Some information needs to be sampled on shorter timescales for good physical insight. An example is the star formation rate of galaxies which can vary on very short timescales. For this purpose, tangos offers histogram properties which are explored from the science perspective in the data exploration tutorials. This document aims to explain a bit more about how they work by examining the star formation rate class provided in the example properties.
You can find the class in tangos.properties.pynbody.SF
or view it online
here.
The first thing you’ll notice is that StarFormHistogram
is derived
from tangos.properties.TimeChunkedProperty
. That class provides the technical underpinnings
for reassembly which we’ll look at shortly. First, however, look at the calculate
method
of the StarFormHistogram
class:
def calculate(self, halo, _):
tmax_Gyr = 20.0 # calculate up to 20 Gyr
nbins = int(20.0/self.pixel_delta_t_Gyr)
M,_ = np.histogram(halo.st['tform'].in_units("Gyr"),weights=weights.in_units("Msol"),bins=nbins,range=(0,tmax_Gyr))
t_now = halo.properties['time'].in_units("Gyr")
M/=self.pixel_delta_t_Gyr
M = M[self.store_slice(t_now)]
return M
This method is calculating a star formation histogram for all the stars in the halo data
it has been provided. This is stored into M
on the first line. However, it then returns
only a slice of that information (provided by the TimeChunkedProperty.store_slice
method).
That slice represents the most recent star formation history of the object, and only that recent activity is stored in the database.
You can see this for yourself; starting from the sample database, try the following:
import pylab as p
import tangos
halo = tangos.get_halo("tutorial_changa/%960/halo_1")
p.plot(halo.calculate("raw(SFR_histogram)/1e9"))
Note the use of the raw()
live property which requests that the raw contents of the database,
without any further processing, are returned to us. We’ve also divided the result by 10^9 for
reasons that will become clear in a moment.
You will see that only a chunk of the history is returned. To make that even clearer, try plotting the default reconstruction of the star formation rate:
p.plot(halo['SFR_histogram'])
Under the hood, when a property is accessed without the raw()
invocation above, the
property description is offered the opportunity to reassemble the property.
The TimeChunkedProperty
class takes responsibility for that, working its way back through
the merger tree and assembling the full history from the individual chunks.

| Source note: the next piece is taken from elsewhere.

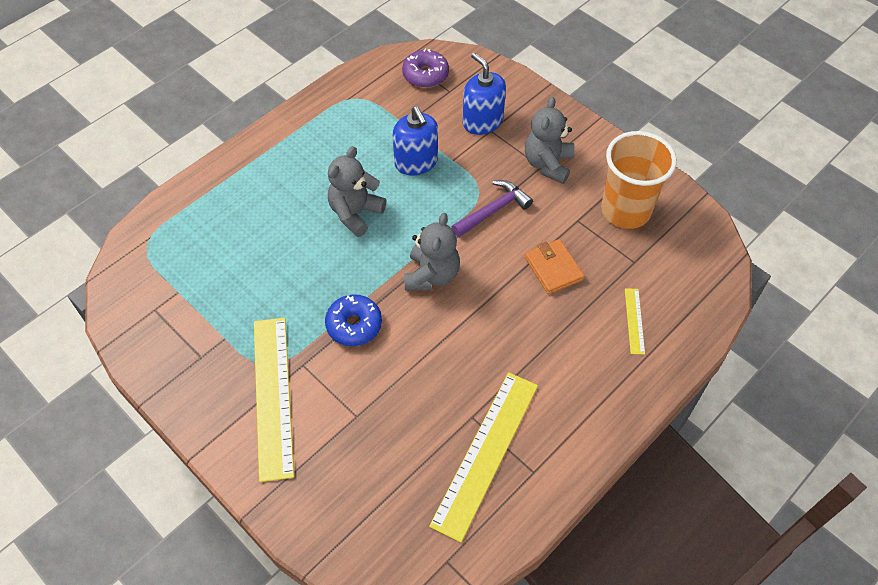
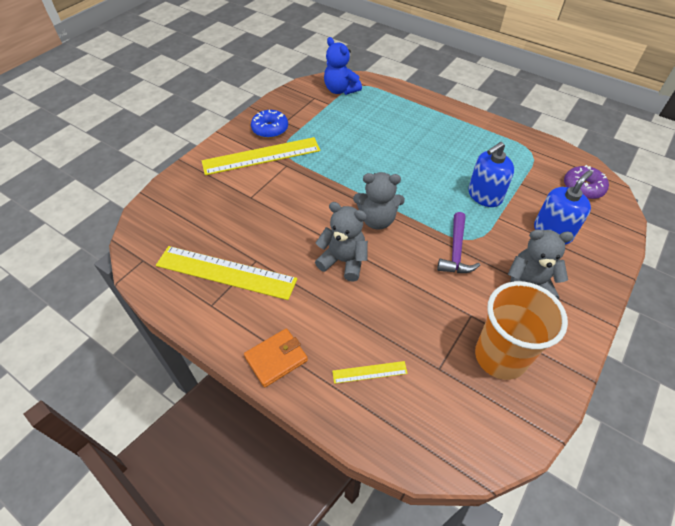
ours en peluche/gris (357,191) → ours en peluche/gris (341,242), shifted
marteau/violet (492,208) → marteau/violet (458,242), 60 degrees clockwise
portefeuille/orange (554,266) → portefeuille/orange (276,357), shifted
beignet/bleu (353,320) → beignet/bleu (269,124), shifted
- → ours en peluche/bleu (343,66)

It is possible to control its approach to this reassembly through another live property,
reassemble()
. Currently three modes of reassembly are supported:
major
(default): follows the major progenitor branchsum
: sums over all progenitorsplace
: places the raw data from this timestep in a correctly padded array for comparison
with the two modes above.Try plotting the three modes over each other:
p.clf()
p.plot(halo.calculate('reassemble(SFR_histogram, "major")'),"r")
p.plot(halo.calculate('reassemble(SFR_histogram, "sum")'),"b")
p.plot(halo.calculate('reassemble(SFR_histogram, "place")'),"k:")
The differences between the default major
reassembly and sum
reassembly are discussed in the
data exploration tutorial. The place
reassembly closely tracks the sum
reassembly back to the
start point of the stored region, and then drops to zero.
By default each histogram bin is 20 Myr long. You can change this on a per-simulation basis by setting a simulation property. For example, for a 10 Myr time resolution for all time histograms use:
sim = tangos.get_simulation("my_sim")
sim["histogram_delta_t_Gyr"] = 0.01
Note that it is a very bad idea to change this after you have already written some time histograms
for a simulation. You will almost certainly end up getting inconsistent results. Always set histogram_delta_t_Gyr
before your first tangos write
.
Since the merger tree and the raw histogram data are stored with
different time resolutions, there is a
caveat: specifically,
star formation (or other histogramed activity) in the major
and sum
branches cannot be
distinguished between the penultimate and final timesteps. For that last time interval,
these two queries will always give the same result. This is an unavoidable technical
limitation which normally does not impact on science analysis but should be borne in mind. The
remedy is to use finer time stepping such that the problem time interval is as short as possible.